▶ Collected data
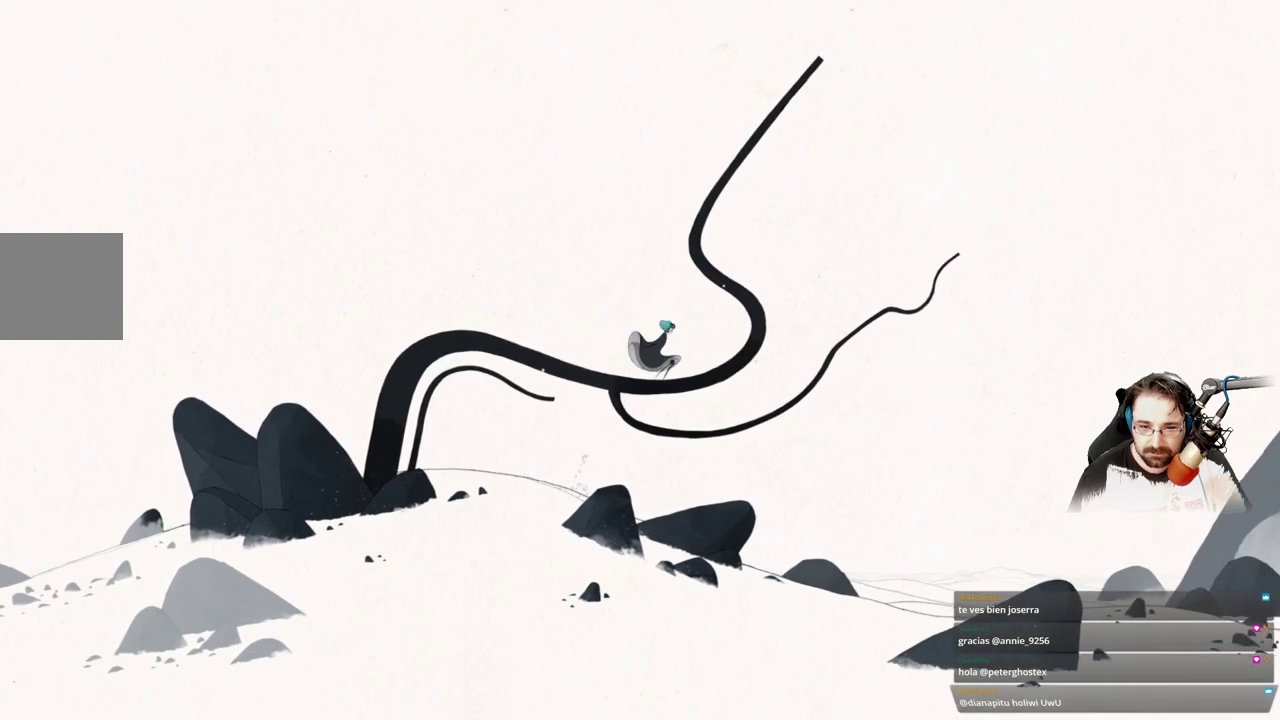
{"buttons": ["A"], "left_stick": "right", "right_stick": "center", "events": []}
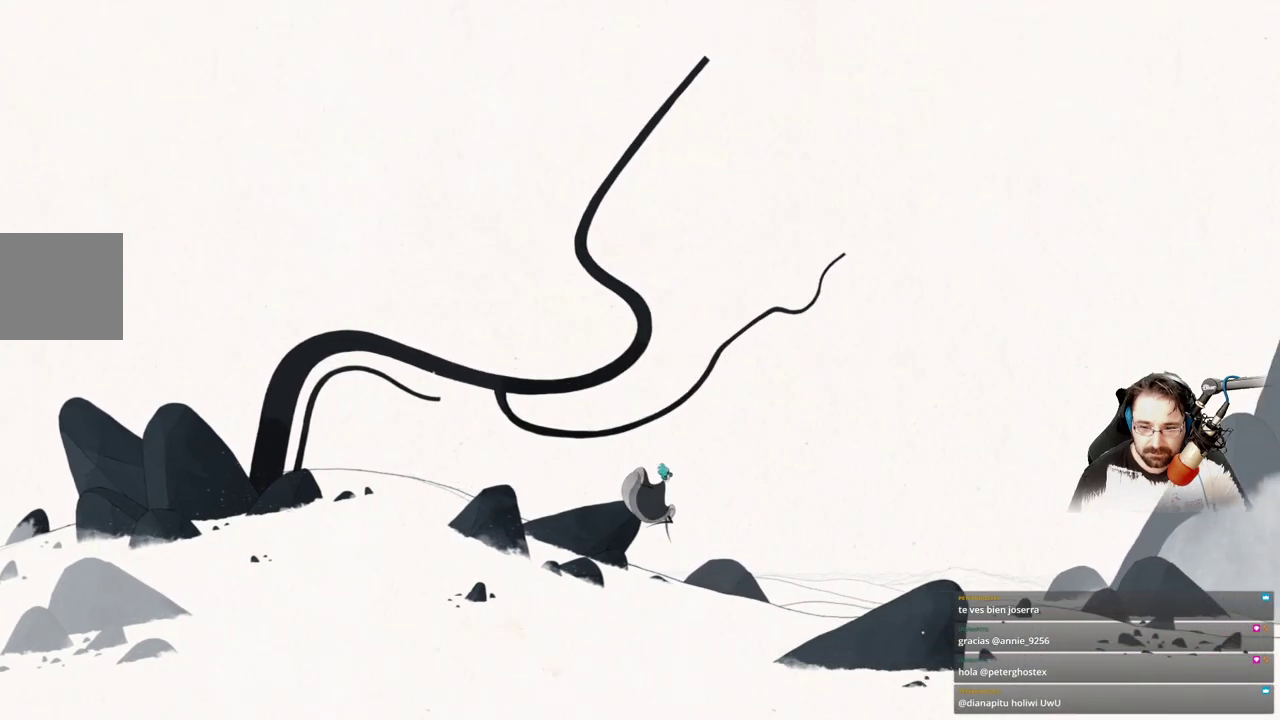
{"buttons": ["A"], "left_stick": "right", "right_stick": "center", "events": []}
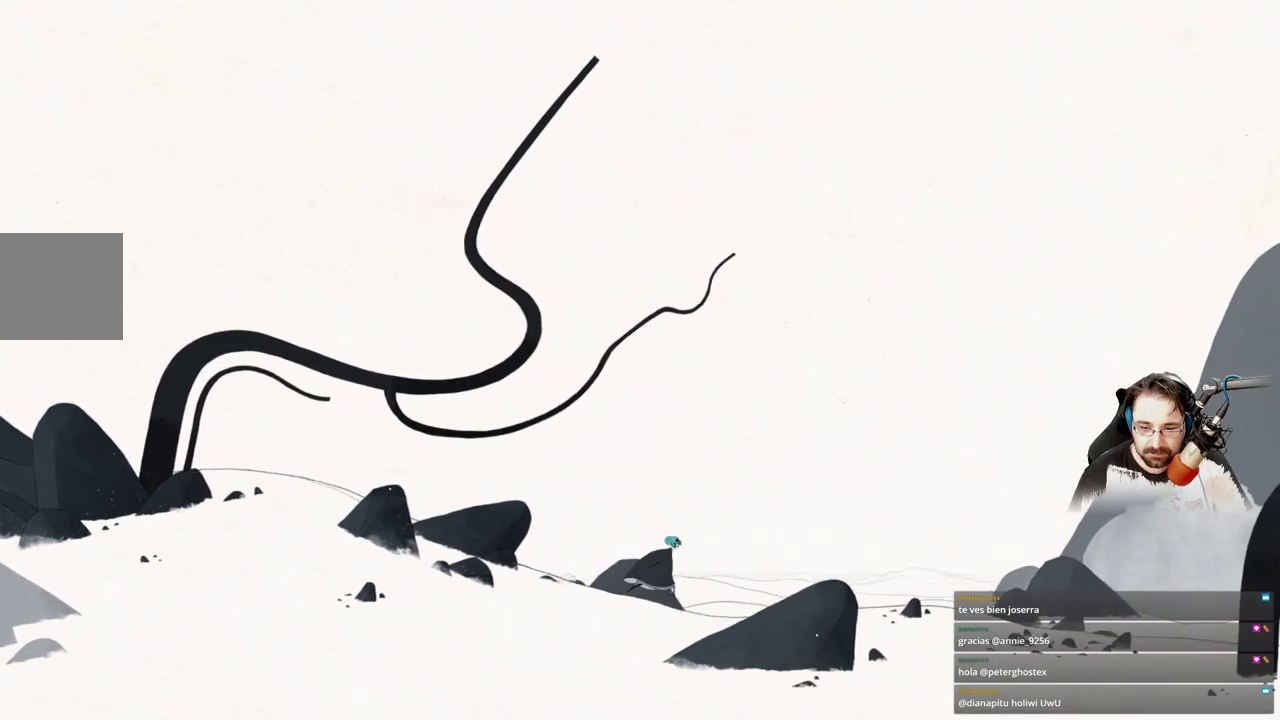
{"buttons": [], "left_stick": "right", "right_stick": "center", "events": [[133, "A", "up"]]}
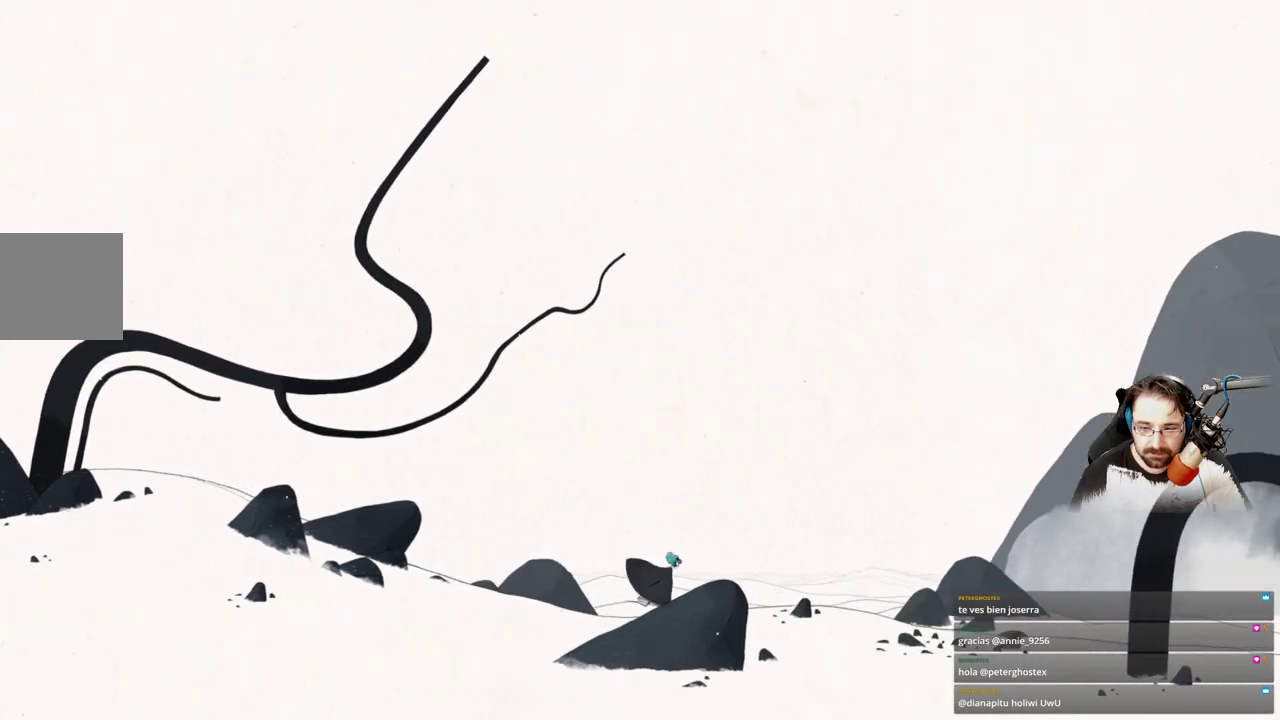
{"buttons": [], "left_stick": "right", "right_stick": "center", "events": []}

▶ Task instructions
The whole listing above must be returned exactly as written, with no pictures carried over.

▶ Completed exercise
{"buttons": ["A"], "left_stick": "right", "right_stick": "center", "events": []}
{"buttons": ["A"], "left_stick": "right", "right_stick": "center", "events": []}
{"buttons": [], "left_stick": "right", "right_stick": "center", "events": [[133, "A", "up"]]}
{"buttons": [], "left_stick": "right", "right_stick": "center", "events": []}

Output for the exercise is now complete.